The newest offerings comprise a flashy, splashy, high-concept pack aimed at a new generation of machine gamblers who text
between spins and want to brag about their winnings on Facebook. Underscoring Burke’s assessment, the fresh flock of machines attract guys who can’t resist dumping money into computer-chipped boxes that allow them to remember playing Battleship (yes, a machine is based on the 1967 board game) and relive moments of The Hangover while providing opportunities to win money. It’s a hoot and a way of bringing larger-than-life aesthetics onto the casino floor. In the new Godzilla machine, for example, the Japanese monster breaks through the third wall and expands beyond the glass in front of the machine to the big video display above it. And its three-dimensional graphics have become the norm rather than an eye-catching exception.
If the new generation of slot machines seems increasingly like computer games, that is no coincidence. Companies such as Williams, Bally and Interblock have poached designers from the world of computer gaming.
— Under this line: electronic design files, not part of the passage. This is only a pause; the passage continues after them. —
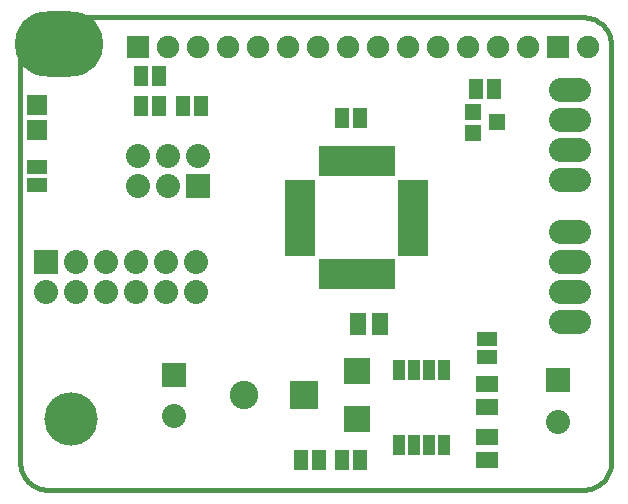
<source format=gbs>
G04 (created by PCBNEW-RS274X (2012-apr-16-27)-stable) date Sun 20 Jan 2013 09:00:02 PM CET*
G01*
G70*
G90*
%MOIN*%
G04 Gerber Fmt 3.4, Leading zero omitted, Abs format*
%FSLAX34Y34*%
G04 APERTURE LIST*
%ADD10C,0.006000*%
%ADD11C,0.015000*%
%ADD12R,0.037700X0.098700*%
%ADD13R,0.098700X0.037700*%
%ADD14R,0.056000X0.056000*%
%ADD15R,0.040000X0.065000*%
%ADD16R,0.075000X0.055000*%
%ADD17R,0.055000X0.075000*%
%ADD18R,0.045000X0.065000*%
%ADD19R,0.065000X0.045000*%
%ADD20R,0.075000X0.075000*%
%ADD21C,0.075000*%
%ADD22R,0.080000X0.080000*%
%ADD23C,0.080000*%
%ADD24R,0.067200X0.067200*%
%ADD25R,0.095000X0.095000*%
%ADD26C,0.095000*%
%ADD27R,0.086900X0.090800*%
%ADD28O,0.140000X0.080000*%
%ADD29O,0.295600X0.216900*%
%ADD30C,0.177500*%
G04 APERTURE END LIST*
G54D10*
G54D11*
X39370Y-40276D02*
X39370Y-54213D01*
X58110Y-39370D02*
X40276Y-39370D01*
X59055Y-54134D02*
X59055Y-40236D01*
X40276Y-55118D02*
X58228Y-55118D01*
X58229Y-55117D02*
X58307Y-55107D01*
X58385Y-55090D01*
X58460Y-55066D01*
X58533Y-55035D01*
X58604Y-54999D01*
X58670Y-54956D01*
X58733Y-54908D01*
X58792Y-54855D01*
X58845Y-54796D01*
X58893Y-54733D01*
X58936Y-54666D01*
X58972Y-54596D01*
X59003Y-54523D01*
X59027Y-54448D01*
X59044Y-54370D01*
X59054Y-54292D01*
X59058Y-54213D01*
X59054Y-54134D01*
X39371Y-54213D02*
X39375Y-54291D01*
X39385Y-54370D01*
X39402Y-54447D01*
X39426Y-54522D01*
X39456Y-54595D01*
X39493Y-54665D01*
X39535Y-54732D01*
X39583Y-54794D01*
X39637Y-54852D01*
X39695Y-54906D01*
X39757Y-54954D01*
X39824Y-54996D01*
X39894Y-55033D01*
X39967Y-55063D01*
X40042Y-55087D01*
X40119Y-55104D01*
X40198Y-55114D01*
X40276Y-55118D01*
X59055Y-40237D02*
X59048Y-40158D01*
X59034Y-40080D01*
X59014Y-40004D01*
X58987Y-39930D01*
X58953Y-39858D01*
X58914Y-39790D01*
X58868Y-39725D01*
X58817Y-39664D01*
X58762Y-39609D01*
X58701Y-39558D01*
X58636Y-39512D01*
X58568Y-39473D01*
X58496Y-39439D01*
X58422Y-39412D01*
X58346Y-39392D01*
X58268Y-39378D01*
X58189Y-39371D01*
X58111Y-39371D01*
X40276Y-39370D02*
X40198Y-39374D01*
X40119Y-39384D01*
X40042Y-39401D01*
X39967Y-39425D01*
X39894Y-39455D01*
X39824Y-39492D01*
X39757Y-39534D01*
X39694Y-39582D01*
X39636Y-39636D01*
X39582Y-39694D01*
X39534Y-39757D01*
X39492Y-39824D01*
X39455Y-39894D01*
X39425Y-39967D01*
X39401Y-40042D01*
X39384Y-40119D01*
X39374Y-40198D01*
X39370Y-40276D01*
G54D12*
X51684Y-44167D03*
X51369Y-44167D03*
X51054Y-44167D03*
X50739Y-44167D03*
X50424Y-44167D03*
X50109Y-44167D03*
X49794Y-44167D03*
X49479Y-44167D03*
X49481Y-47933D03*
X51691Y-47933D03*
X51371Y-47933D03*
X51051Y-47933D03*
X50741Y-47933D03*
X50421Y-47933D03*
X50111Y-47933D03*
X49791Y-47933D03*
G54D13*
X48691Y-44951D03*
X48691Y-45265D03*
X48691Y-45581D03*
X48691Y-45895D03*
X48691Y-46211D03*
X48691Y-46525D03*
X48691Y-46841D03*
X48691Y-47155D03*
X52471Y-44953D03*
X52471Y-45263D03*
X52471Y-45583D03*
X52471Y-45893D03*
X52471Y-46203D03*
X52471Y-46523D03*
X52471Y-46843D03*
X52471Y-47163D03*
G54D14*
X54443Y-42524D03*
X54443Y-43224D03*
X55243Y-42874D03*
G54D15*
X52006Y-53612D03*
X52506Y-53612D03*
X53006Y-53612D03*
X53506Y-53612D03*
X53506Y-51112D03*
X53006Y-51112D03*
X52506Y-51112D03*
X52006Y-51112D03*
G54D16*
X54921Y-51594D03*
X54921Y-52344D03*
X54921Y-53365D03*
X54921Y-54115D03*
G54D17*
X51359Y-49606D03*
X50609Y-49606D03*
G54D18*
X50694Y-42717D03*
X50094Y-42717D03*
X44001Y-42323D03*
X43401Y-42323D03*
X45379Y-42323D03*
X44779Y-42323D03*
X48716Y-54134D03*
X49316Y-54134D03*
X50094Y-54134D03*
X50694Y-54134D03*
G54D19*
X54921Y-50094D03*
X54921Y-50694D03*
X39921Y-44346D03*
X39921Y-44946D03*
G54D18*
X44001Y-41339D03*
X43401Y-41339D03*
X54543Y-41772D03*
X55143Y-41772D03*
G54D20*
X57307Y-40354D03*
G54D21*
X58307Y-40354D03*
G54D20*
X43303Y-40354D03*
G54D21*
X44303Y-40354D03*
X45303Y-40354D03*
X46303Y-40354D03*
X47303Y-40354D03*
X48303Y-40354D03*
X49303Y-40354D03*
X50303Y-40354D03*
X51303Y-40354D03*
X52303Y-40354D03*
X53303Y-40354D03*
X54303Y-40354D03*
X55303Y-40354D03*
X56303Y-40354D03*
G54D22*
X40217Y-47531D03*
G54D23*
X40217Y-48531D03*
X41217Y-47531D03*
X41217Y-48531D03*
X42217Y-47531D03*
X42217Y-48531D03*
X43217Y-47531D03*
X43217Y-48531D03*
X44217Y-47531D03*
X44217Y-48531D03*
X45217Y-47531D03*
X45217Y-48531D03*
G54D24*
X39921Y-43130D03*
X39921Y-42304D03*
G54D25*
X48835Y-51969D03*
G54D26*
X46835Y-51969D03*
G54D27*
X50591Y-52776D03*
X50591Y-51162D03*
G54D22*
X57283Y-51476D03*
G54D23*
X57283Y-52854D03*
G54D22*
X44488Y-51280D03*
G54D23*
X44488Y-52658D03*
G54D22*
X45291Y-44988D03*
G54D23*
X45291Y-43988D03*
X44291Y-44988D03*
X44291Y-43988D03*
X43291Y-44988D03*
X43291Y-43988D03*
G54D28*
X57677Y-41807D03*
X57677Y-42807D03*
X57677Y-43807D03*
X57677Y-44807D03*
X57677Y-46531D03*
X57677Y-47531D03*
X57677Y-48531D03*
X57677Y-49531D03*
G54D29*
X40669Y-40276D03*
G54D30*
X41063Y-52756D03*
M02*

</source>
This is most evident at IGT.
Satchell was lured in from Microsoft where he had previously worked as the interactive entertainment business CTO for Xbox. “People used to be happy just to come into the casino and do some form of gambling as entertainment,” says the goateed and buzz-cut Satchell. “But now they are exploring all kinds of media; they are digital everywhere. They’re wondering why they shouldn’t be digital in the casino. They are wanting more and more.”
Those desires should not be taken lightly. Says John Grochowski, author of The Slot Machine Answer Book, “I’m seeing that gaming devices account for more than 80 percent of casino revenues.”